Directions for this task —
Within the listing below, please copy exactly the lines between the line holding "provided inside *src/crypto/hash.rs*." and the line holding "- For this assignment, you", inclusive.

--- Records supplied Enclosed Below ---

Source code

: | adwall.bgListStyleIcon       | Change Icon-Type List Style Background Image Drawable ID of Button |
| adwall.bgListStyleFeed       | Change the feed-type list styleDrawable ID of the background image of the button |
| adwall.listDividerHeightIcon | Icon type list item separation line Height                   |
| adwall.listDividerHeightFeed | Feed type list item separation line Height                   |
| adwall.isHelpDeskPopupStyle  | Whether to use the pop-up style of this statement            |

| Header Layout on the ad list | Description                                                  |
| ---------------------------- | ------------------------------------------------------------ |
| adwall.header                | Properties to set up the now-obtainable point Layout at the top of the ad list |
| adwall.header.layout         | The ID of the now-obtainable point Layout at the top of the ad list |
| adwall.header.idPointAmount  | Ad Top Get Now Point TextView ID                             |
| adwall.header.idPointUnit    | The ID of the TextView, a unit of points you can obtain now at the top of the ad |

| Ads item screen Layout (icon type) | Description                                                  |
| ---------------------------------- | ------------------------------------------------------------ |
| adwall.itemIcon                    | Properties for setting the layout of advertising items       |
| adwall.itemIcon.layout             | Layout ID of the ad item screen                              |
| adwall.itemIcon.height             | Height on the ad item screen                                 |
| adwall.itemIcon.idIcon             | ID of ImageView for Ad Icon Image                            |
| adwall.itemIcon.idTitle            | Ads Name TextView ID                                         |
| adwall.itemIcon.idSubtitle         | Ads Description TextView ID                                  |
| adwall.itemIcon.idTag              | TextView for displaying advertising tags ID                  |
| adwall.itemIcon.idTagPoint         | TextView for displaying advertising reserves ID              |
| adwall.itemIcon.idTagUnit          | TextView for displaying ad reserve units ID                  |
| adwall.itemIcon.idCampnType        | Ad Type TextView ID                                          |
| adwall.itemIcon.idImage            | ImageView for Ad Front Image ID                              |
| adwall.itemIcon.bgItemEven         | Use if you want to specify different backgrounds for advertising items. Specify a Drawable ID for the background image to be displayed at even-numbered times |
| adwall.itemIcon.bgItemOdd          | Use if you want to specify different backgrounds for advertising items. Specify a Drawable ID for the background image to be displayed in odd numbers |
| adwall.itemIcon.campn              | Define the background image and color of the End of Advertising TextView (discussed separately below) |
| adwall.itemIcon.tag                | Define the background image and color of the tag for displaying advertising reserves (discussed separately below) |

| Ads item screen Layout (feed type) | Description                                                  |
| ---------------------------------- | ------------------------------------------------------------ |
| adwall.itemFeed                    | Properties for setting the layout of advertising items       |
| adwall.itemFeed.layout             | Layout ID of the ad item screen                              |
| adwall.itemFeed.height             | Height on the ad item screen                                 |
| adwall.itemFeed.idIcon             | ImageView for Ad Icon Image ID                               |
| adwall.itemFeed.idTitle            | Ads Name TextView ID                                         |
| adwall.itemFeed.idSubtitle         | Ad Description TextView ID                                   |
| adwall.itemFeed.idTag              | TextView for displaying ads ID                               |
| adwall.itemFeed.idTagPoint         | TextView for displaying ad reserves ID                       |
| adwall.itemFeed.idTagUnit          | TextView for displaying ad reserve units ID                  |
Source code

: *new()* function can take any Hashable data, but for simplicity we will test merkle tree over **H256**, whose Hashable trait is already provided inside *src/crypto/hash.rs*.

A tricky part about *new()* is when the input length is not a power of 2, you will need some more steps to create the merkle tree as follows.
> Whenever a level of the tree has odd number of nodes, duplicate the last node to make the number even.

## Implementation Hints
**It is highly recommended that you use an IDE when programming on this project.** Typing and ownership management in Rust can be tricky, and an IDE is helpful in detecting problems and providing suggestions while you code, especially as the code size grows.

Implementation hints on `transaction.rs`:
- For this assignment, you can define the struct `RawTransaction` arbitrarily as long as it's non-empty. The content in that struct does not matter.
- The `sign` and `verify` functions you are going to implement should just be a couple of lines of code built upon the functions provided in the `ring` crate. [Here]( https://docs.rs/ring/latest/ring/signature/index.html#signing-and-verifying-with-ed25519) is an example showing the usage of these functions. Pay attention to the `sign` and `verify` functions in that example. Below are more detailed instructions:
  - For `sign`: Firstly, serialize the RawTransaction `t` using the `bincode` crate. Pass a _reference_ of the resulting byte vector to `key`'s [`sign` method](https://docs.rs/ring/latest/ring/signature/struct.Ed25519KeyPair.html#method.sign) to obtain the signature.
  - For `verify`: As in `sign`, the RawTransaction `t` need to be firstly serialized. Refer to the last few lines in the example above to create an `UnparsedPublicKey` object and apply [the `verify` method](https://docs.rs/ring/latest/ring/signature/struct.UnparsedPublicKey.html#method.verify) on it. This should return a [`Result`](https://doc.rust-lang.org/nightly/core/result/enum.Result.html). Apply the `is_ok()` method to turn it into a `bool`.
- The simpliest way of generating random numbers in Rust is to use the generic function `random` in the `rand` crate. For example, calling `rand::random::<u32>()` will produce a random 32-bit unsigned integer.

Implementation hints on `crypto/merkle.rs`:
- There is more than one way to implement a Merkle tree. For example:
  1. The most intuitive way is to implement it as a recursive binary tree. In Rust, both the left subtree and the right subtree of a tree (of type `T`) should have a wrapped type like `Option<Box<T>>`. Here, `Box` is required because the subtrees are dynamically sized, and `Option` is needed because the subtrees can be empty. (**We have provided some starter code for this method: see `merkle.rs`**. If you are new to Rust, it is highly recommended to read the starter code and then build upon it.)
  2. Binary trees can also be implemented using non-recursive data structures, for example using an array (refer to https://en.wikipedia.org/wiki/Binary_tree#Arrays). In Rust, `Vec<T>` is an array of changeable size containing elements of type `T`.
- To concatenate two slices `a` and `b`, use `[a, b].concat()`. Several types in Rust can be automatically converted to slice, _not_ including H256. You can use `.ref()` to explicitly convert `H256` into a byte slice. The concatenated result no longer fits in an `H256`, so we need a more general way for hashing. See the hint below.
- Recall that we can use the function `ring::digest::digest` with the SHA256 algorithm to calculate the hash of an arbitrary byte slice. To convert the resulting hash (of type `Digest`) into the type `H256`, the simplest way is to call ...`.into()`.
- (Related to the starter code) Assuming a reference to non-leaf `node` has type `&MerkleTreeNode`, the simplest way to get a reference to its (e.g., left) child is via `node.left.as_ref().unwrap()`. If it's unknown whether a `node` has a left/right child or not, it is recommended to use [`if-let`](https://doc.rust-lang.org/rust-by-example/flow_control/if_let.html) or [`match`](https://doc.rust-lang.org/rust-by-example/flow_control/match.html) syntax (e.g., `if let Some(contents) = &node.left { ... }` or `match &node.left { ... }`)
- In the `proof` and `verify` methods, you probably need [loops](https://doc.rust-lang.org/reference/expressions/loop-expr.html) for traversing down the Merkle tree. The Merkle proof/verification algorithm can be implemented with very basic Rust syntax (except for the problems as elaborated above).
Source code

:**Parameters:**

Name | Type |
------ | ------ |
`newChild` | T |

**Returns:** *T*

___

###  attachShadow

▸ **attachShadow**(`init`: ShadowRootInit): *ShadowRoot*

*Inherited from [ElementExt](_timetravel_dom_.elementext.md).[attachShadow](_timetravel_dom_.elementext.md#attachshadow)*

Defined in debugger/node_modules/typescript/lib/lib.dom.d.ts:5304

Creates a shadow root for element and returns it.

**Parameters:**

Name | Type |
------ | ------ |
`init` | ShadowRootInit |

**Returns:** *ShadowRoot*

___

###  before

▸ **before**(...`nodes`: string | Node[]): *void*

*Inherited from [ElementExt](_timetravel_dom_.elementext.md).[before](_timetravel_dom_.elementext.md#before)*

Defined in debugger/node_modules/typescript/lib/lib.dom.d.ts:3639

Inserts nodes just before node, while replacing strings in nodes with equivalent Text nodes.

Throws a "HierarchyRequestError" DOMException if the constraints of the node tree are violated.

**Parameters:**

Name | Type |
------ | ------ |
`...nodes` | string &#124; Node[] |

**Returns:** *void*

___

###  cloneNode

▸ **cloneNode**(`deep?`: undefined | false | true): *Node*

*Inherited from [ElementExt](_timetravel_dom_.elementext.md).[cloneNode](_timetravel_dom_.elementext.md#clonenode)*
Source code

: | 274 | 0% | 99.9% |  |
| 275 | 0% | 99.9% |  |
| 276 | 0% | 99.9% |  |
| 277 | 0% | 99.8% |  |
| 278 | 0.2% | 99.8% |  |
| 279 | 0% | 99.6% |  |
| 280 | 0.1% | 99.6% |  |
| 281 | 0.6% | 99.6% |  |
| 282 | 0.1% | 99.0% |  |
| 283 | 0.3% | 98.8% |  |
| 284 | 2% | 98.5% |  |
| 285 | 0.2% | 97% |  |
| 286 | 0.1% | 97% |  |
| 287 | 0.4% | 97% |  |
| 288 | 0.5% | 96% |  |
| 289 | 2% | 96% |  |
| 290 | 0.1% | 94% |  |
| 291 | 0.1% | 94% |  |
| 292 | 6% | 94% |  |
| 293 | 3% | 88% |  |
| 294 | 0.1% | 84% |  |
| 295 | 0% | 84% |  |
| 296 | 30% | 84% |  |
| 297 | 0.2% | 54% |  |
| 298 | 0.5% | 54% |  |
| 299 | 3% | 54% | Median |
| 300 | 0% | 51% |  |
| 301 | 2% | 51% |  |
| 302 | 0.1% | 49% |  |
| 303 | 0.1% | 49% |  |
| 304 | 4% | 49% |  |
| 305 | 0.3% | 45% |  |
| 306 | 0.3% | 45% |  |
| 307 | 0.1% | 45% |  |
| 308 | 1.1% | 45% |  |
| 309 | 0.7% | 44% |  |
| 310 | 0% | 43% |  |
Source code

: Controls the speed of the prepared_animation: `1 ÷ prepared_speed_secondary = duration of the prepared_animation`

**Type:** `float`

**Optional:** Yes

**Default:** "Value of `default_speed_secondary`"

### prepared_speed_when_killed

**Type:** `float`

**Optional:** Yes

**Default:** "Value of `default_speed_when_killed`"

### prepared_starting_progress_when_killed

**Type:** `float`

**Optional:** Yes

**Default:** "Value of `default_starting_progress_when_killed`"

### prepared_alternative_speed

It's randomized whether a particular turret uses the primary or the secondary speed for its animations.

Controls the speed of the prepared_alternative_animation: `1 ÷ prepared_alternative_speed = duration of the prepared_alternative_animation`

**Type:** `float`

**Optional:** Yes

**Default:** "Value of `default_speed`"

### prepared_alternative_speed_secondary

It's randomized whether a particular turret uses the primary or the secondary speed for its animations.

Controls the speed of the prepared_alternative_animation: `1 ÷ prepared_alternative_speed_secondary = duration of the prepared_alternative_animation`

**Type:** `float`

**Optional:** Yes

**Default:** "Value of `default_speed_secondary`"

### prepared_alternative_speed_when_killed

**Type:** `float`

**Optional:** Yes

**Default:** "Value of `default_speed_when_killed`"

--- End of Enclosed Records supplied ---

Problem solution —
: *new()* function can take any Hashable data, but for simplicity we will test merkle tree over **H256**, whose Hashable trait is already provided inside *src/crypto/hash.rs*.

A tricky part about *new()* is when the input length is not a power of 2, you will need some more steps to create the merkle tree as follows.
> Whenever a level of the tree has odd number of nodes, duplicate the last node to make the number even.

## Implementation Hints
**It is highly recommended that you use an IDE when programming on this project.** Typing and ownership management in Rust can be tricky, and an IDE is helpful in detecting problems and providing suggestions while you code, especially as the code size grows.

Implementation hints on `transaction.rs`:
- For this assignment, you can define the struct `RawTransaction` arbitrarily as long as it's non-empty. The content in that struct does not matter.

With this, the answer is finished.